Just use it and you’ll see
Yesterday a colleague and I gave an informal tech talk about JQuery. (It’s kind of funny that I gave talk about a JavaScript library since I haven’t written anything that’s even seen browser in over year, at least at work.) We ran through a couple of different bits of demo code: showed off the cool CSS-style selectors, showed how to use its AJAX functions, and finally wrote an accordion control in just a few lines. Having tried to write JavaScript to do this circa 2000, I thought this last one was particularly impressive.
Then another co-worker chimed in “I like Prototype.

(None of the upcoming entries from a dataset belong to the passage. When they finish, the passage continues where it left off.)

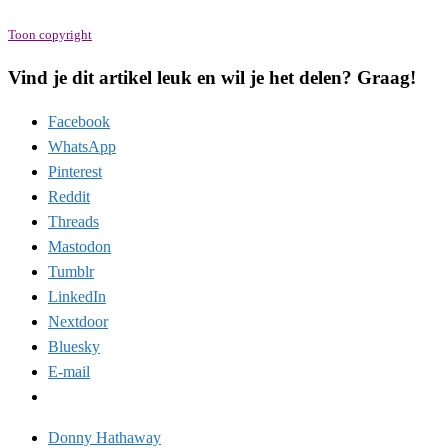
Toon copyright
Vind je dit artikel leuk en wil je het delen? Graag!
Facebook
WhatsApp
Pinterest
Reddit
Threads
Mastodon
Tumblr
LinkedIn
Nextdoor
Bluesky
E-mail
Donny Hathaway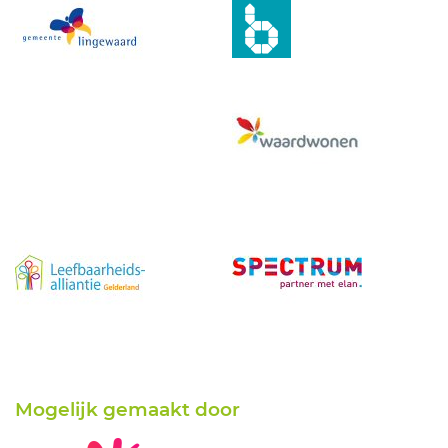
Mogelijk gemaakt door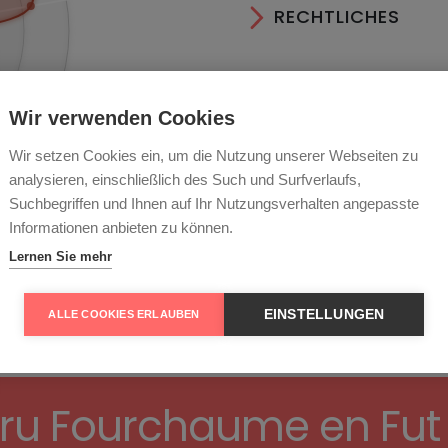
RECHTLICHES
Wir verwenden Cookies
Tannin
Wir setzen Cookies ein, um die Nutzung unserer Webseiten zu
analysieren, einschließlich des Such und Surfverlaufs,
Suchbegriffen und Ihnen auf Ihr Nutzungsverhalten angepasste
Informationen anbieten zu können.
Lernen Sie mehr
EINSTELLUNGEN
ALLE COOKIES ERLAUBEN
Cru Fourchaume en Fut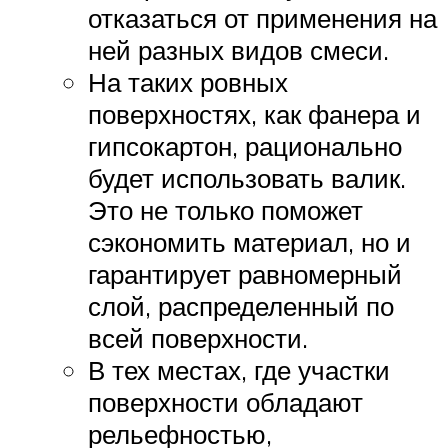
отказаться от применения на
ней разных видов смеси.
На таких ровных
поверхностях, как фанера и
гипсокартон, рационально
будет использовать валик.
Это не только поможет
сэкономить материал, но и
гарантирует равномерный
слой, распределенный по
всей поверхности.
В тех местах, где участки
поверхности обладают
рельефностью,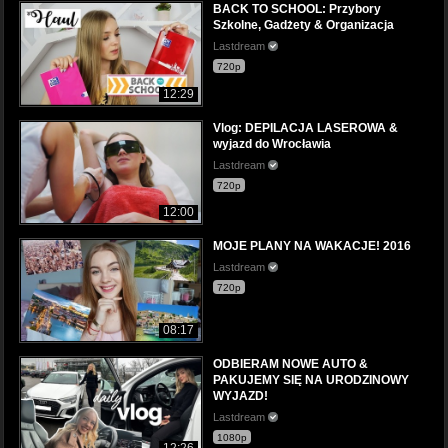
BACK TO SCHOOL: Przybory
Szkolne, Gadżety & Organizacja
Lastdream
720p
12:29
Vlog: DEPILACJA LASEROWA &
wyjazd do Wrocławia
Lastdream
720p
12:00
MOJE PLANY NA WAKACJE! 2016
Lastdream
720p
08:17
ODBIERAM NOWE AUTO &
PAKUJEMY SIĘ NA URODZINOWY
WYJAZD!
Lastdream
1080p
12:26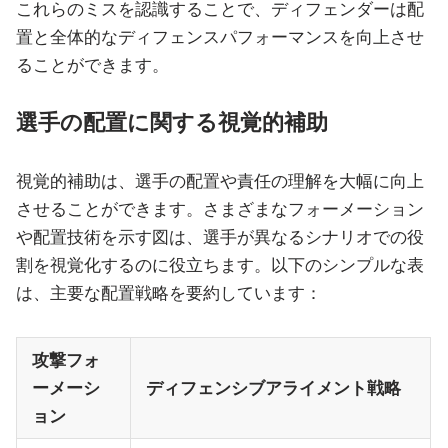
これらのミスを認識することで、ディフェンダーは配
置と全体的なディフェンスパフォーマンスを向上させ
ることができます。
選手の配置に関する視覚的補助
視覚的補助は、選手の配置や責任の理解を大幅に向上
させることができます。さまざまなフォーメーション
や配置技術を示す図は、選手が異なるシナリオでの役
割を視覚化するのに役立ちます。以下のシンプルな表
は、主要な配置戦略を要約しています：
攻撃フォ
ーメーシ
ディフェンシブアライメント戦略
ョン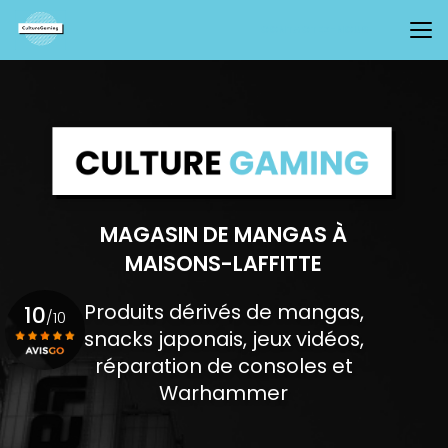
Aller
au
CONTACTEZ-NOUS
contenu
principal
MAGASIN DE MANGAS À
MAISONS-LAFFITTE
Produits dérivés de mangas,
10
/10
snacks japonais, jeux vidéos,
réparation de consoles et
Voir le certificat
Warhammer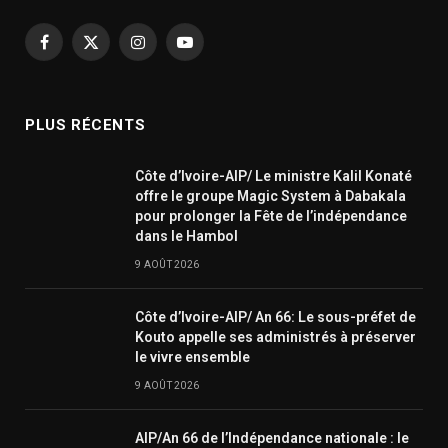
Facebook
X
Instagram
YouTube
(Twitter)
PLUS RÉCENTS
Côte d’Ivoire-AIP/ Le ministre Kalil Konaté
offre le groupe Magic System à Dabakala
pour prolonger la Fête de l’indépendance
dans le Hambol
9 AOÛT 2026
Côte d’Ivoire-AIP/ An 66: Le sous-préfet de
Kouto appelle ses administrés à préserver
le vivre ensemble
9 AOÛT 2026
AIP/An 66 de l’Indépendance nationale : le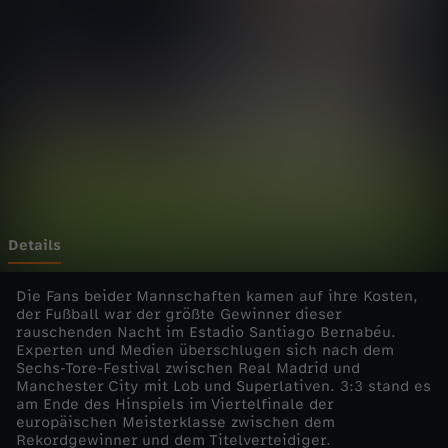
n
Wechseln zu: ZDFheute
s
L
e
a
g
Details
u
Die Fans beider Mannschaften kamen auf ihre Kosten,
der Fußball war der größte Gewinner dieser
rauschenden Nacht im Estadio Santiago Bernabéu.
e
Experten und Medien überschlugen sich nach dem
Sechs-Tore-Festival zwischen Real Madrid und
-
Manchester City mit Lob und Superlativen. 3:3 stand es
am Ende des Hinspiels im Viertelfinale der
europäischen Meisterklasse zwischen dem
2
Rekordgewinner und dem Titelverteidiger.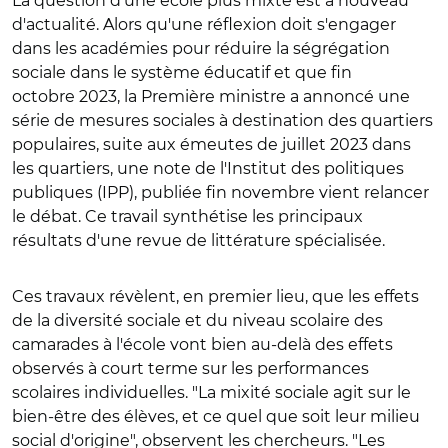
La question d’une école plus mixte est à nouveau
d'actualité. Alors qu'une réflexion doit s'engager
dans les académies pour réduire la ségrégation
sociale dans le système éducatif et que fin
octobre 2023, la Première ministre a annoncé une
série de mesures sociales à destination des quartiers
populaires, suite aux émeutes de juillet 2023 dans
les quartiers,
une note de
l'Institut des politiques
publiques (IPP), publiée fin novembre vient relancer
le débat. Ce travail
synthétise les principaux
résultats d'une revue de littérature spécialisée.
Ces travaux révèlent, en premier lieu, que les effets
de la diversité sociale et du niveau scolaire des
camarades à l'école vont bien au-delà des effets
observés à court terme sur les performances
scolaires individuelles. "La mixité sociale agit sur le
bien-être des élèves, et ce quel que soit leur milieu
social d'origine", observent les chercheurs. "Les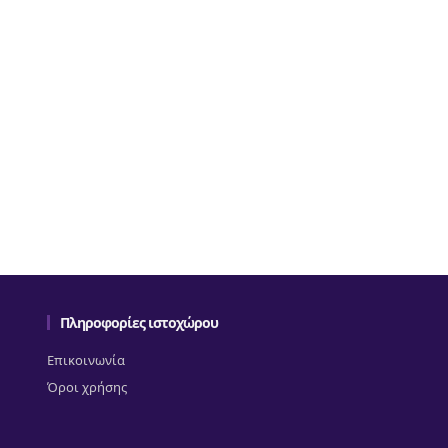
Πληροφορίες ιστοχώρου
Επικοινωνία
Όροι χρήσης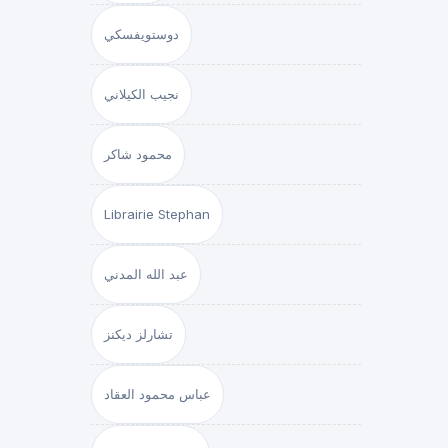
دوستويفسكي
نجيب الكيلاني
محمود شاكر
Librairie Stephan
عبد الله المدني
تشارلز ديكنز
عباس محمود العقاد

Why not just use Prototype?” (paraphrased). I replied with, “JQuery’s a lot smaller so it reduces page load time. Plus look at the syntax. Its great. Really, its like writing LISP.” It’s not a very convincing argument. Honestly I don’t have a great argument, it’s mostly just qualia. He’s right prototype does all of the same things and works just fine. Now I haven’t spent a lot of time thinking about the relative merits of Prototype vs. JQuery. Maybe if I did I could better articulate my preference. My best counter-argument is, “Try it. Build something non-trivial with it and you’ll feel the difference.”

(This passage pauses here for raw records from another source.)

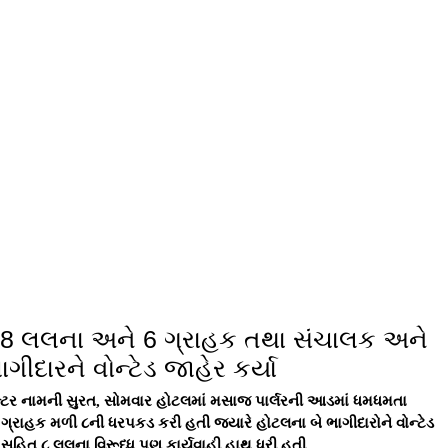
ેન્ટર નામની સુરત, સોમવાર હોટલમાં મસાજ પાર્લરની આડમાં ધમધમતા
ગ્રાહક મળી ૮ની ધરપકડ કરી હતી જયારે હોટલના બે ભાગીદારોને વોન્ટેડ
ી સહિત ૮ લલના વિરૂધ્ધ પણ કાર્યવાહી હાથ ધરી હતી.
 સફલ સ્કેવરના ચોથા માળે રૂમ્સ એન્ડ વેલનેસ સેન્ટર નામની હોટલમાં
ુલ મગન પટેલ (ઉ.વ. ૩૮ રહે. એ ૨૦૩, ગોકુલધામ ટાઉનશીપ, ન્યુ ડીંડોલી),
ારી સંજીત દેવેન મહંતો (ઉ.વ. ૨૧ બંને રહે. એ ૮૫, ઓફિસ ૧, સફલ સ્કેવર,
 અશોક (ઉ.વ. ૨૮ ૨હે. ડી ૬૦૧, શીવાન એવેન્યુ, સિંગણપોર), સુમીત
ાણ), પારસ રમેશ જૈન (રહે. ૩૪ રહે. ૫૦૧, નાલંદા રેસીડન્સી, વેસુ અને
મોતીપ્રસાદ પ્રજાપતિ (ઉ.વ. ૨૬ રહે. સ્વામીનારાયણ સોસાયટી, ગોડાદરા),
) ની ધરપકડ કરી હતી.જયારે દેહવિક્રય કરતી થાઇલેન્ડ અને કેન્યાની
 હાથ ધરી મુક્ત કરી હતી. પોલીસ તપાસમાં હોટલમાં મસાજના બહાને
 વસુલાત કરી રૂ. 1 હજાર લલનાને ચુકવતા હતા. પોલીસે હોટલમાંથી
રનો મુદ્દામાલ અને કોન્ડોમના 8 નંગ કબ્જે લીધા હતા. ઉલ્લેખનીય છે કે
નગર સોસાયટી, એ.કે. રોડ, વરાછા), ભાવેશ ભગવાન પટેલ (રહે. 10,
તા.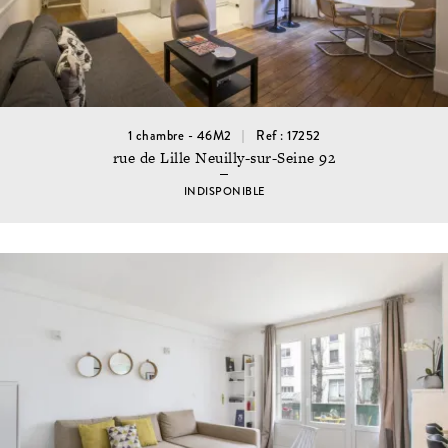
1 chambre - 46M2
Ref : 17252
rue de Lille Neuilly-sur-Seine 92
INDISPONIBLE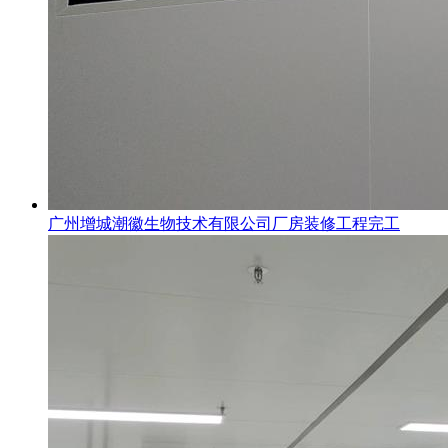
广州增城潮徽生物技术有限公司厂房装修工程完工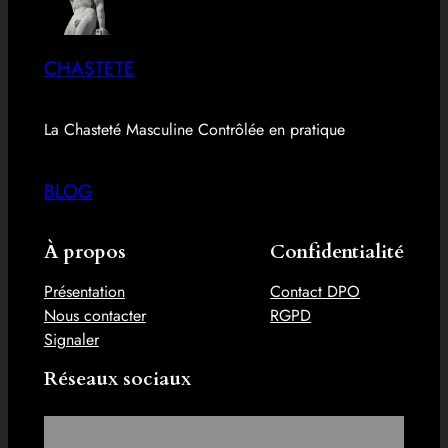
CHASTETE
La Chasteté Masculine Contrôlée en pratique
BLOG
À propos
Confidentialité
Présentation
Contact DPO
Nous contacter
RGPD
Signaler
Réseaux sociaux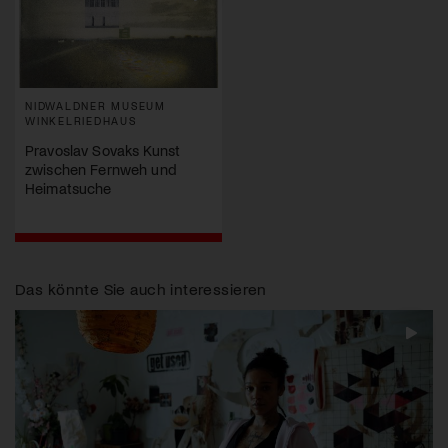
NIDWALDNER MUSEUM
WINKELRIEDHAUS
Pravoslav Sovaks Kunst
zwischen Fernweh und
Heimatsuche
Das könnte Sie auch interessieren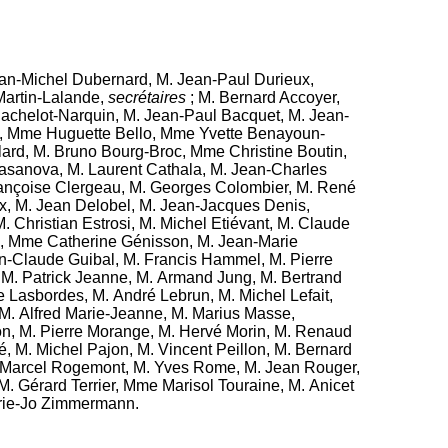
an-Michel Dubernard
,
M. Jean-Paul Durieux
,
Martin-Lalande
,
secrétaires
;
M. Bernard Accoyer
,
achelot-Narquin
,
M. Jean-Paul Bacquet
,
M. Jean-
,
Mme Huguette Bello
,
Mme Yvette Benayoun-
lard
,
M. Bruno Bourg-Broc
,
Mme Christine Boutin
,
asanova
,
M. Laurent Cathala
,
M. Jean-Charles
nçoise Clergeau
,
M. Georges Colombier
,
M. René
x
,
M. Jean Delobel
,
M. Jean-Jacques Denis
,
. Christian Estrosi
,
M. Michel Etiévant
,
M. Claude
,
Mme Catherine Génisson
,
M. Jean-Marie
n-Claude Guibal
,
M. Francis Hammel
,
M. Pierre
,
M. Patrick Jeanne
,
M. Armand Jung
,
M. Bertrand
re Lasbordes
,
M. André Lebrun
,
M. Michel Lefait
,
M. Alfred Marie-Jeanne
,
M. Marius Masse
,
on
,
M. Pierre Morange
,
M. Hervé Morin
,
M. Renaud
é
,
M. Michel Pajon
,
M. Vincent Peillon
,
M. Bernard
 Marcel Rogemont
,
M. Yves Rome
,
M. Jean Rouger
,
M. Gérard Terrier
,
Mme Marisol Touraine
,
M. Anicet
ie-Jo Zimmermann
.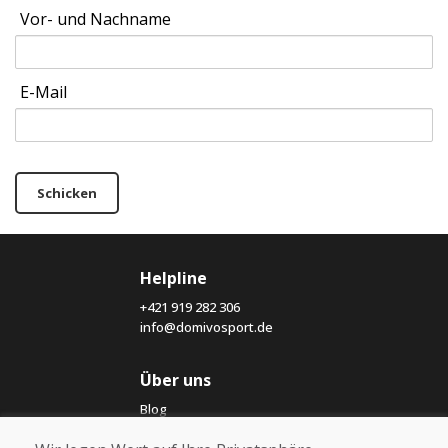
Vor- und Nachname
E-Mail
Schicken
Helpline
+421 919 282 306
info@domivosport.de
Über uns
Blog
Über uns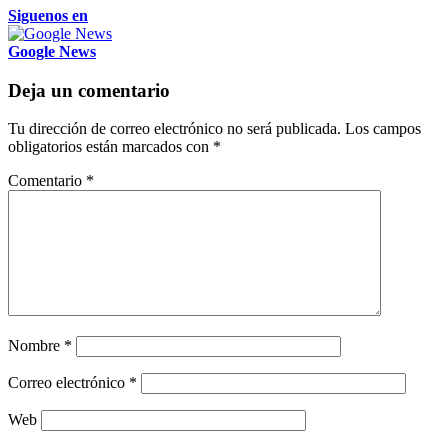
Siguenos en
Google News
Deja un comentario
Tu dirección de correo electrónico no será publicada.
Los campos
obligatorios están marcados con
*
Comentario
*
Nombre
*
Correo electrónico
*
Web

I run into this problem when trying to explain to people why they should do Test Driven Development (TDD) as well. You can present them studies showing that it doesn’t take that much more time and reduces bugs. But they say, “Well that’s what we have an QA department for.” and “You can’t catch all the bugs a good QA tester can because you can’t implement every scenario.” To which I respond “TDD is a design methodology not a verification methodology.” Even so, I still often get “Well I just don’t think it will work for me.” This may be a bit different than my previous example. These folks may just be resistant to facts. However, information from a study or some such is pretty distant so it’s understandable that it doesn’t sway people. Again, I think personal experience makes a much stronger argument. The thing that really made TDD click for me was when I committed to try it for a week as an experiment. Just doing it and experiencing a “Man, programming is easy.” moment made a better argument than anything anyone could say.
What I’m really wondering is how do you get people to do their own experiment? How do you get them to just try it?